La mujer fue asesinada y abandonada desnuda, sin embargo, el periodismo amarillista y el morbo del lector/espectador poco se ha preocupado por este terrible y condenable crimen o su ejecutor; por el contrario, lo que ha llamado la atención, despertado la indignación y el rechazo colectivo, así como, la viralización del hecho ha sido la vida personal de la víctima, la cual desde el relato mediático aparece como responsable y merecedora del crimen contra ella cometido. Según la nota publicada por el diario La Verdad de Maracaibo “La infidelidad la condujo a su muerte”, pues “uno de los familiares declaró que la mujer tenía cuatro amantes. Desde hacía meses le advertían que se comportara y dejara esas relaciones paralelas, pero no prestó atención”.

Pero este hecho no es novedoso, a las agresiones y muertes de una mujer siempre se les busca una justificación; se hurga en esas acciones, actitudes, “descuidos” u omisiones que pudo cometer la mujer que favorecieron u ocasionaron la ocurrencia del crimen. Esta perspectiva no solo es asumida por los familiares, amigos y conocidos de la víctima o el agresor, sino que es también reproducida por los espectadores de los medios de comunicación, así como por los operadores del sistema penal garantes de los derechos de las mujeres, pero también, responsables de la aplicación de sanciones ante las agresiones y crímenes cometidos.
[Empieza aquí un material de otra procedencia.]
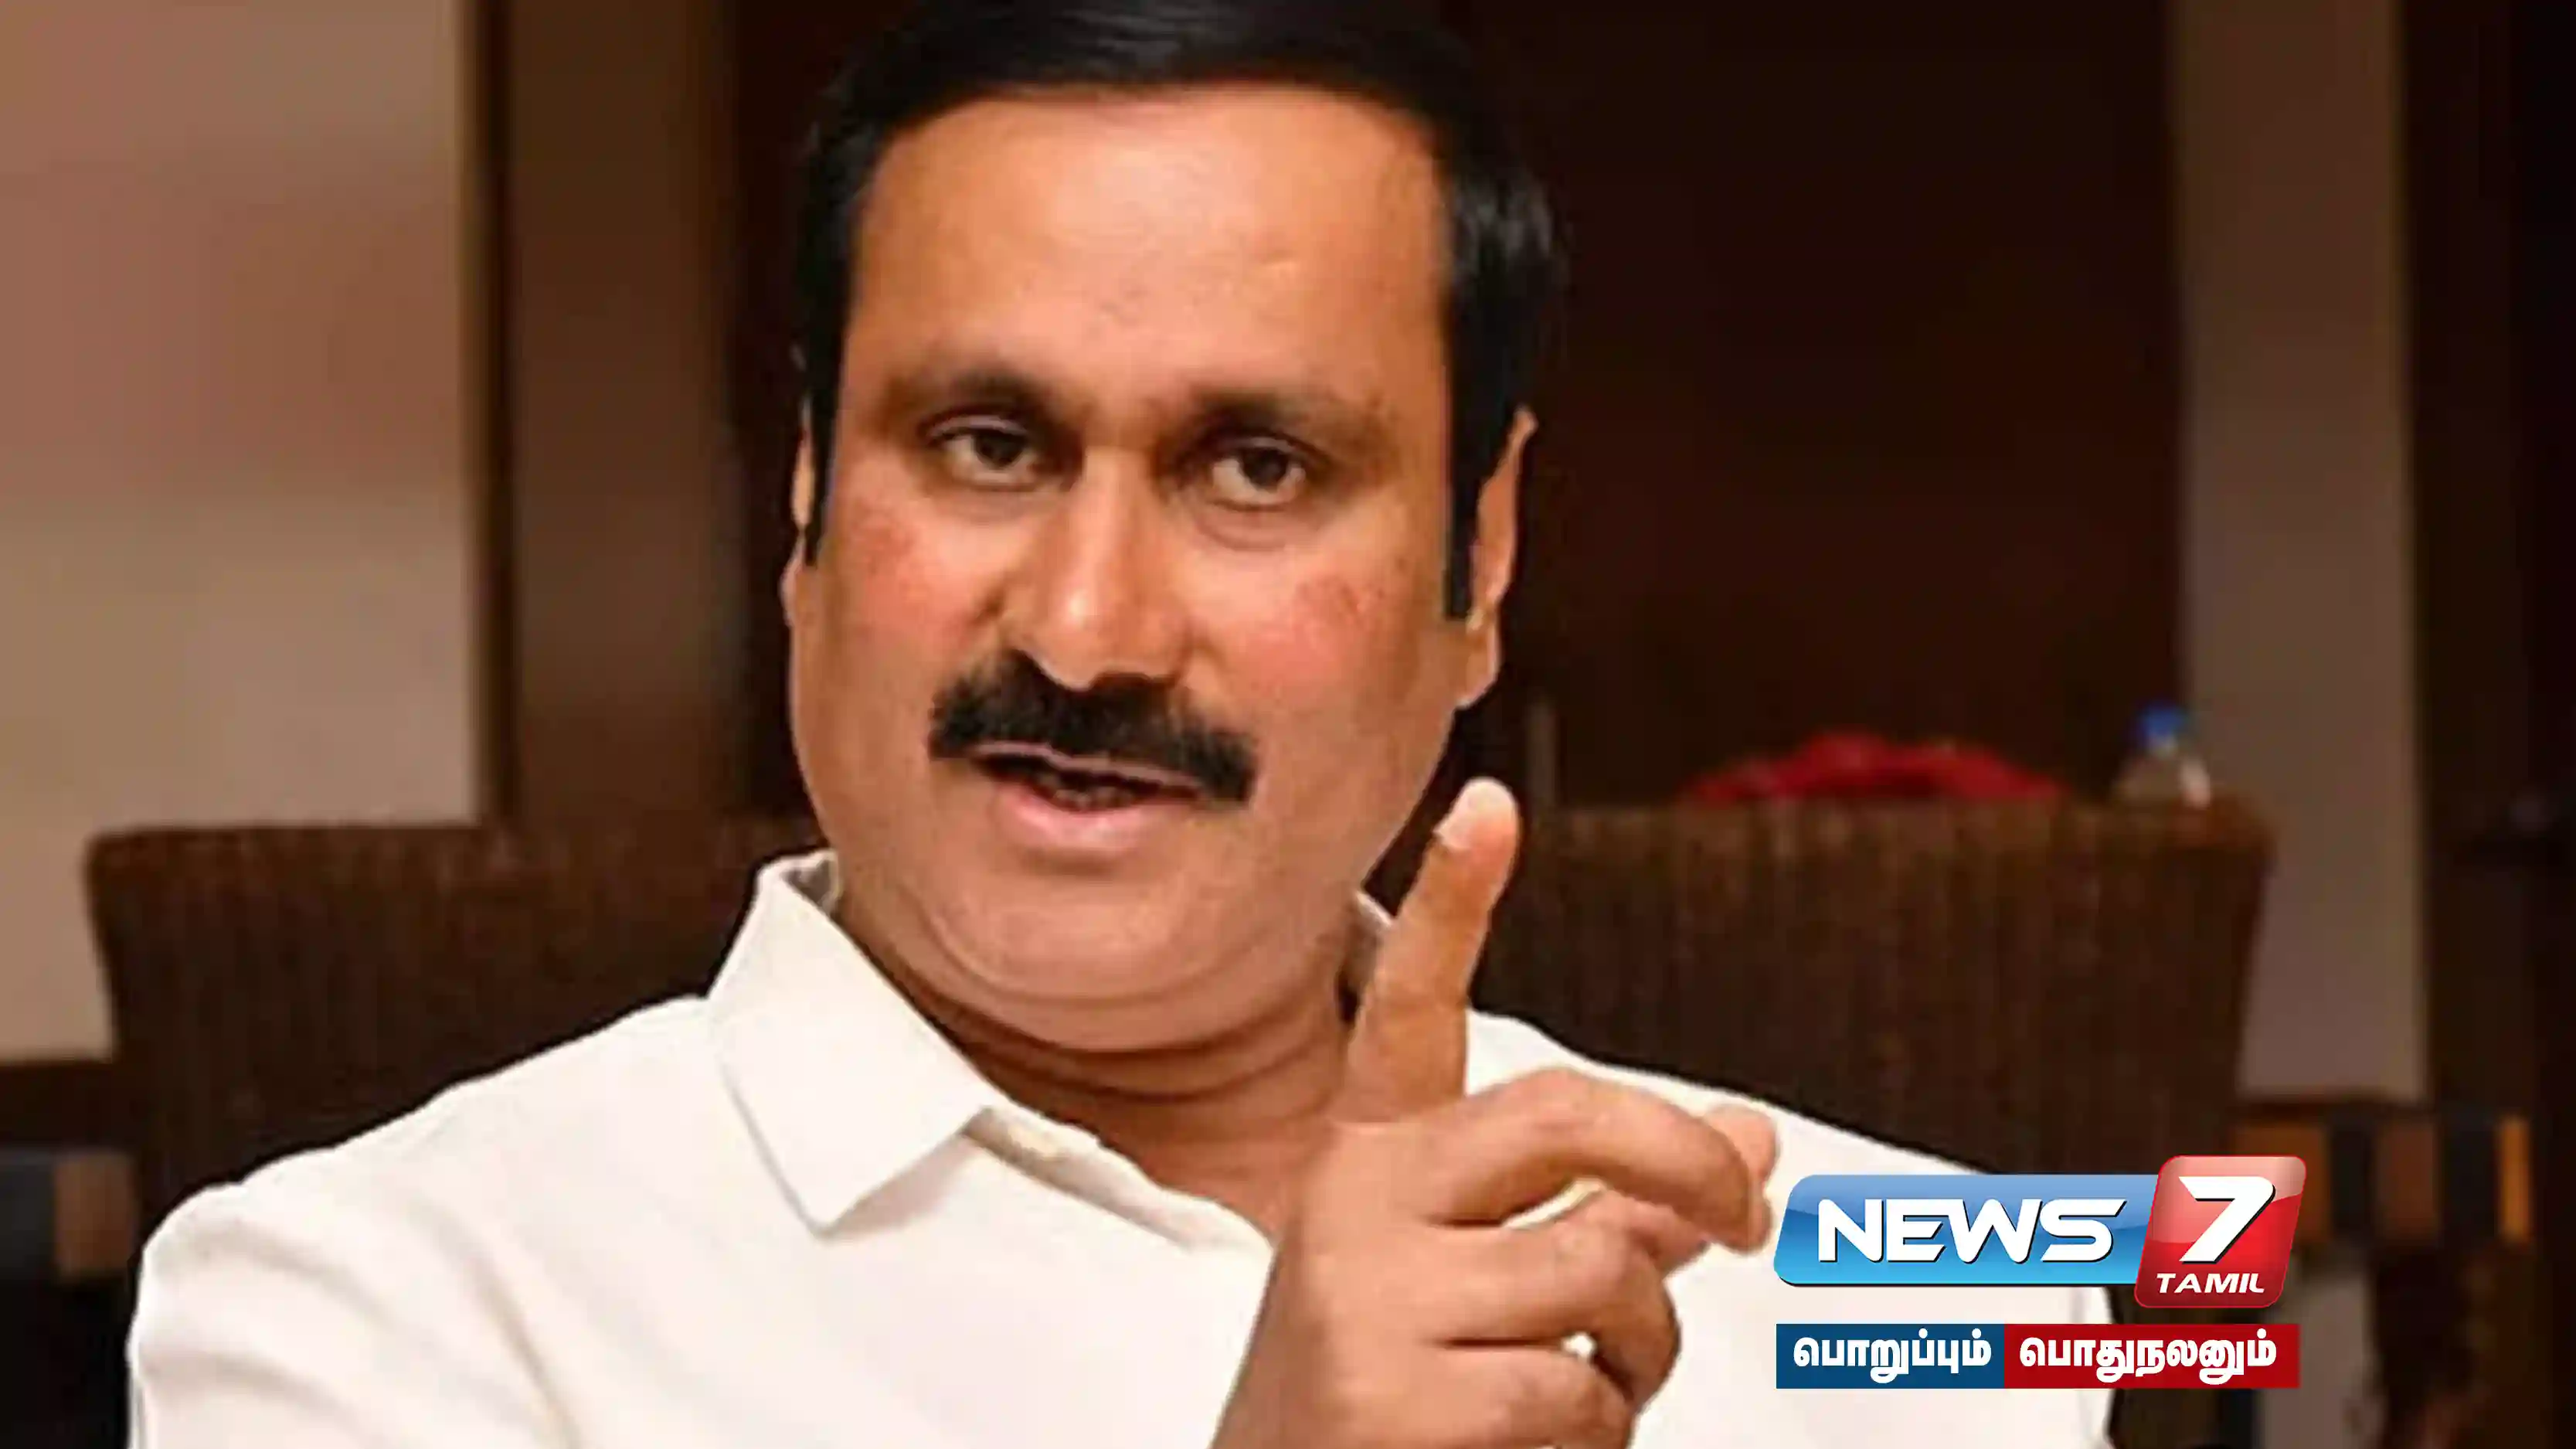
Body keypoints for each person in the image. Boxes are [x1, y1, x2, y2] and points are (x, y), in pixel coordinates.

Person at [127, 2, 2109, 1444]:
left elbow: (2167, 1287)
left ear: (1481, 553)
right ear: (806, 490)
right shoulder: (359, 1301)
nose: (1084, 635)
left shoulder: (1925, 1273)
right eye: (986, 445)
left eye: (1256, 467)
Cuando muere una mujer no hay una versión oficial, pues ella no puede relatar lo ocurrido, esta situación crea las condiciones para que sean construidos imaginarios sobre la víctima, que sea cuestionada su integridad personal, sus prácticas y concepciones de vida, que le puedan ser atribuidas infinidad de características negativas, que pueda ser desprestigiada sin que esta pueda defenderse. Este hecho se traduce en un último acto de violencia contra la mujer asesinada, mancillar su nombre y empañar el recuerdo en sus dolientes, pues cuando la mujer es envilecida y desprestigiada se hace justificable su muerte: en el mayor de los casos “se lo merecía”, en el menor de ellos “se lo buscó”.

En el proceso de naturalización del asesinato de las mujeres a mano de los hombres, la progresiva insensibilización social y el sensacionalismo ante este tipo de crímenes, han contribuido significativamente los medios de comunicación, información y difusión masiva. De acuerdo a Diana Russell y Jill Radford en su libro Feminicidio. La política del asesinato de las mujeres “por lo general, los medios de comunicación pasan por alto las motivaciones misóginas de estos asesinatos, y culpan a las mujeres o niegan la humanidad”.

Desde esta perspectiva la conducta, personalidad y accionar de las mujeres siempre está sujeta a cuestionamiento. Se busca con ahínco cualquier discurso o práctica de las mujeres que permita justificar la violencia contra ellas cometidas; pero si no es posible hallar elementos que permitan culpabilizar a la víctima por lo ocurrido se orientará esta acción sancionadora y de escrutinio hacia las otras mujeres vinculadas al agresor. En este contexto, generalmente la madre será objeto de acusaciones: lo abandonó, no le brindaba o demostraba cariño, lo maltrataba en la infancia; o dirigidos a la esposa, novia o amante, quien generalmente aparece como castradora, violenta o infiel. Acciones que desde la perspectiva patriarcal justifican el odio y desprecio del femicida hacia las mujeres, manifiesto finalmente en el asesinato misógino.